--- DIRECTIONS ---
Report each line of the entries that contains the word "Table", copied in full.

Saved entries
▽
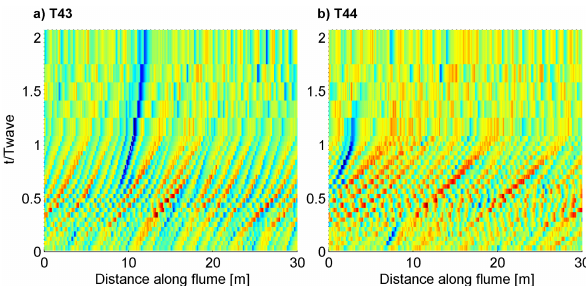
Figure 4. Color map plots of bed elevation for the fast ( a : T wave =3.5h) and slow ( b : T wave =7h) flood waves based on the bed profiles from test 5 of Wijbenga and Van Nes (1986a). Bed ele- vations range from − 5cm (blue) to 5cm (red).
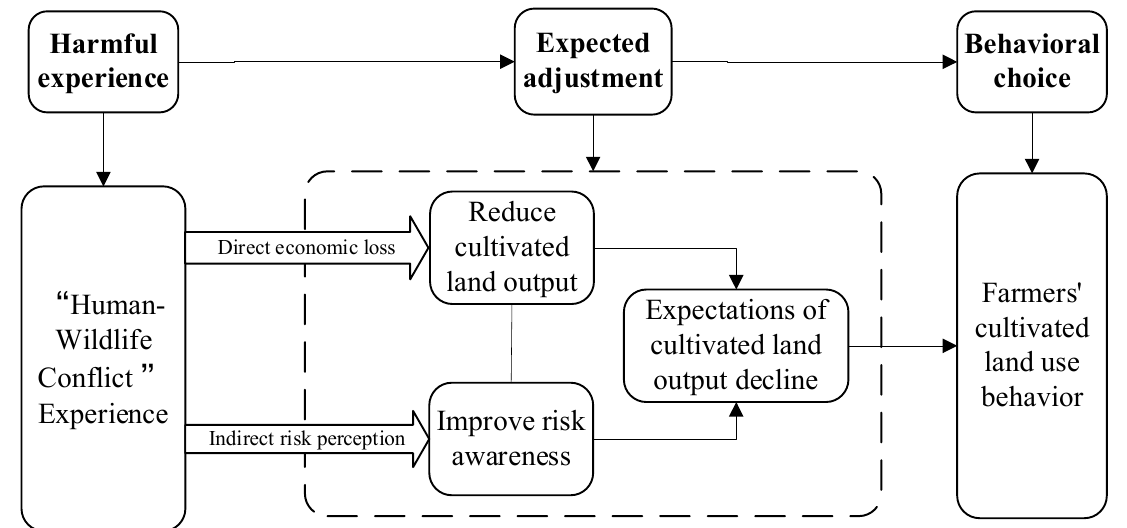
Figure 1. Theoretical framework underlying the impact of HWC experience on cultivated land use behaviour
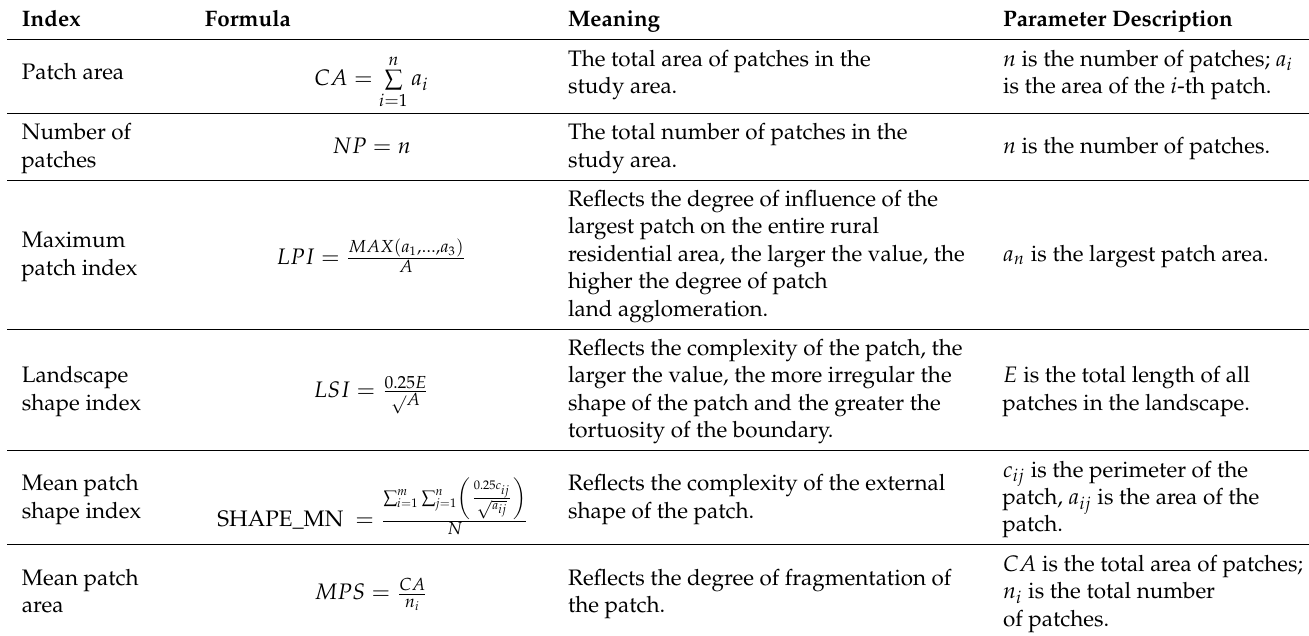
Table 1. Description table of landscape pattern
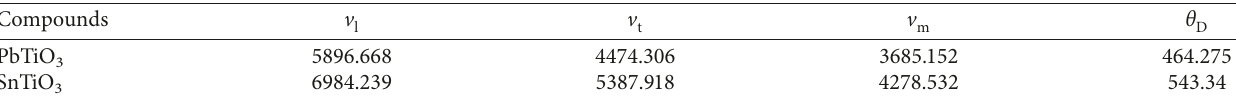
Table 3: Calculated longitudinal, transverse, average sound velocity ( v PbTiO 3.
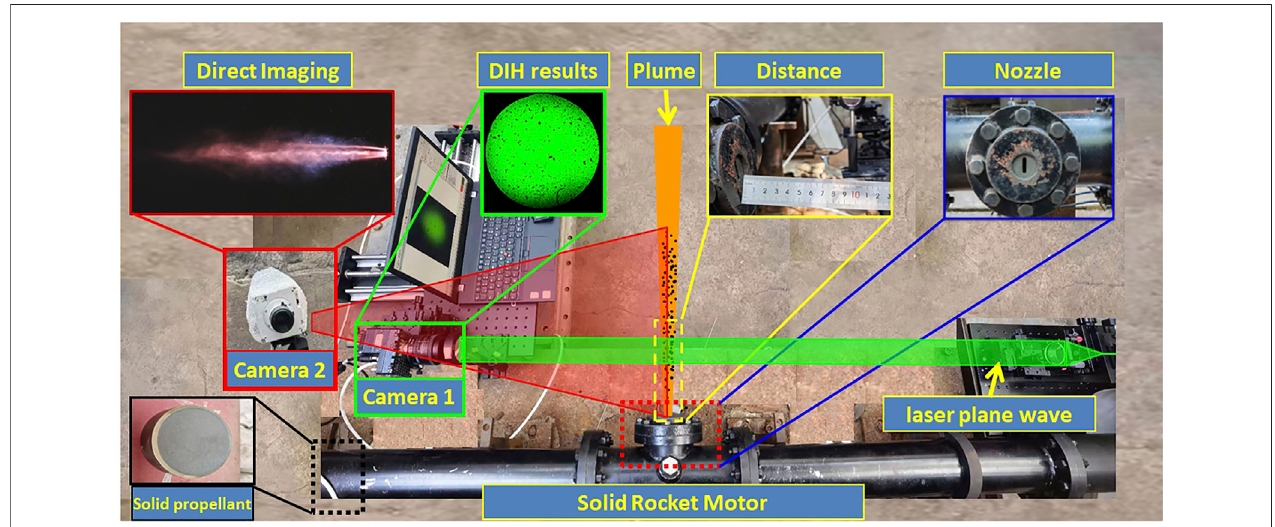
FIGURE 1 | Experimental system for DIH measurement of solid rocket plume fl ow fi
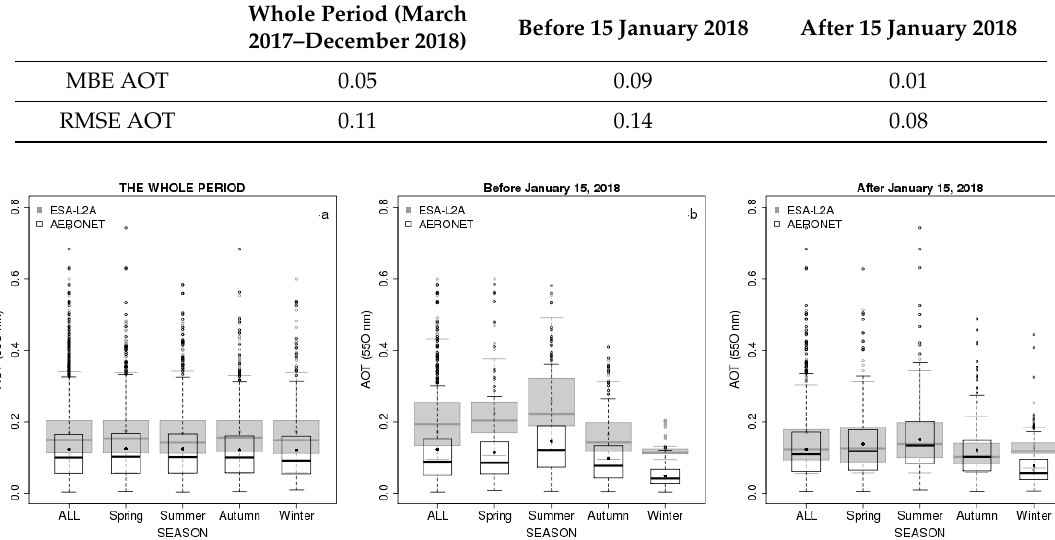
Table 3. Mean bias error (MBE) and root mean square error (RMSE) AOT values for the whole period, the period before 15 January, 2018 and the period after 15 January, 2018.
△
--- TASK OUTPUT ---
Table 1. Description table of landscape pattern
Table 3: Calculated longitudinal, transverse, average sound velocity ( v PbTiO 3.
Table 3. Mean bias error (MBE) and root mean square error (RMSE) AOT values for the whole period, the period before 15 January, 2018 and the period after 15 January, 2018.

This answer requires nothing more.